• **Request**: Please find the lines in the following records that hold "span", and copy them.

[Stored entries]
- - - - -

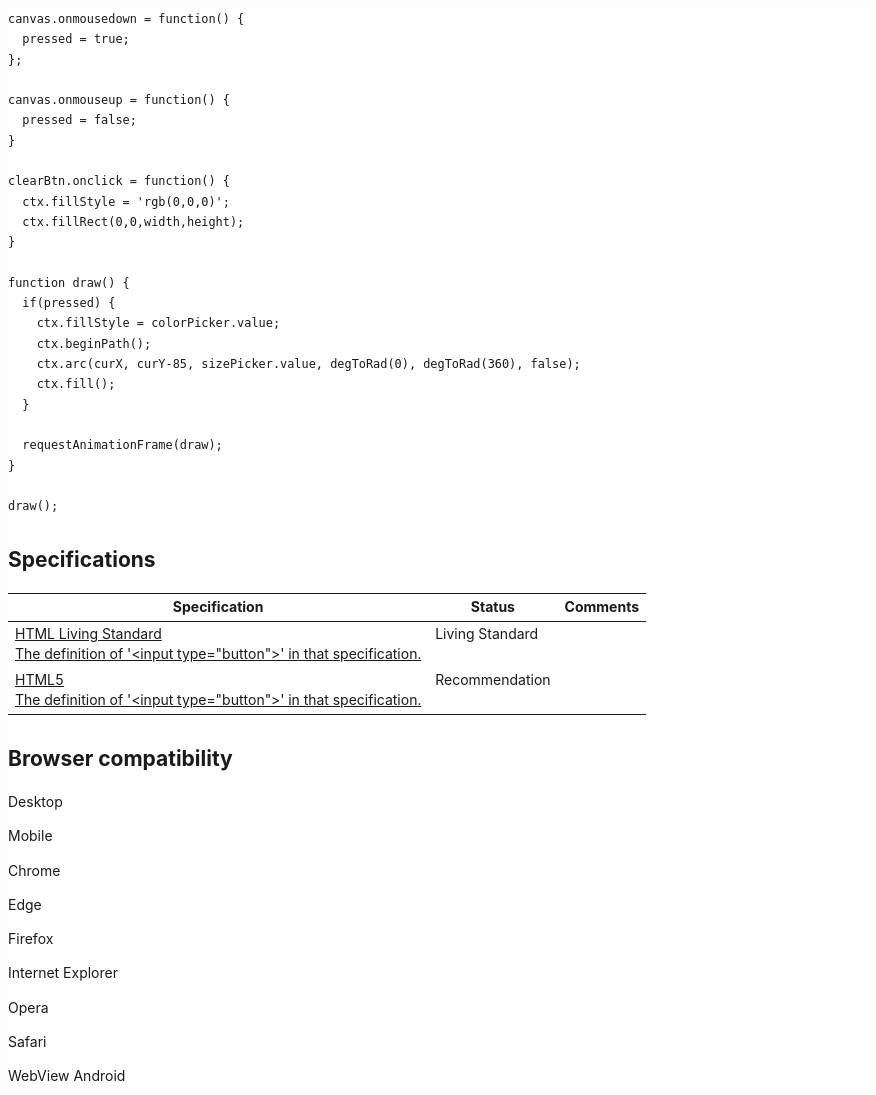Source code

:     canvas.onmousedown = function() {
      pressed = true;
    };

    canvas.onmouseup = function() {
      pressed = false;
    }

    clearBtn.onclick = function() {
      ctx.fillStyle = 'rgb(0,0,0)';
      ctx.fillRect(0,0,width,height);
    }

    function draw() {
      if(pressed) {
        ctx.fillStyle = colorPicker.value;
        ctx.beginPath();
        ctx.arc(curX, curY-85, sizePicker.value, degToRad(0), degToRad(360), false);
        ctx.fill();
      }

      requestAnimationFrame(draw);
    }

    draw();

Specifications
--------------

<table><thead><tr class="header"><th>Specification</th><th>Status</th><th>Comments</th></tr></thead><tbody><tr class="odd"><td><a href="https://html.spec.whatwg.org/multipage/forms.html#button-state-(type=button)">HTML Living Standard<br />
<span class="small">The definition of '&lt;input type="button"&gt;' in that specification.</span></a></td><td><span class="spec-living">Living Standard</span></td><td></td></tr><tr class="even"><td><a href="https://www.w3.org/TR/html52/forms.html#button-state-(type=button)">HTML5<br />
<span class="small">The definition of '&lt;input type="button"&gt;' in that specification.</span></a></td><td><span class="spec-rec">Recommendation</span></td><td></td></tr></tbody></table>

Browser compatibility
---------------------

Desktop

Mobile

Chrome

Edge

Firefox

Internet Explorer

Opera

Safari

WebView Android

- - - - -

• **Response area**:
<span class="small">The definition of '&lt;input type="button"&gt;' in that specification.</span></a></td><td><span class="spec-living">Living Standard</span></td><td></td></tr><tr class="even"><td><a href="https://www.w3.org/TR/html52/forms.html#button-state-(type=button)">HTML5<br />
<span class="small">The definition of '&lt;input type="button"&gt;' in that specification.</span></a></td><td><span class="spec-rec">Recommendation</span></td><td></td></tr></tbody></table>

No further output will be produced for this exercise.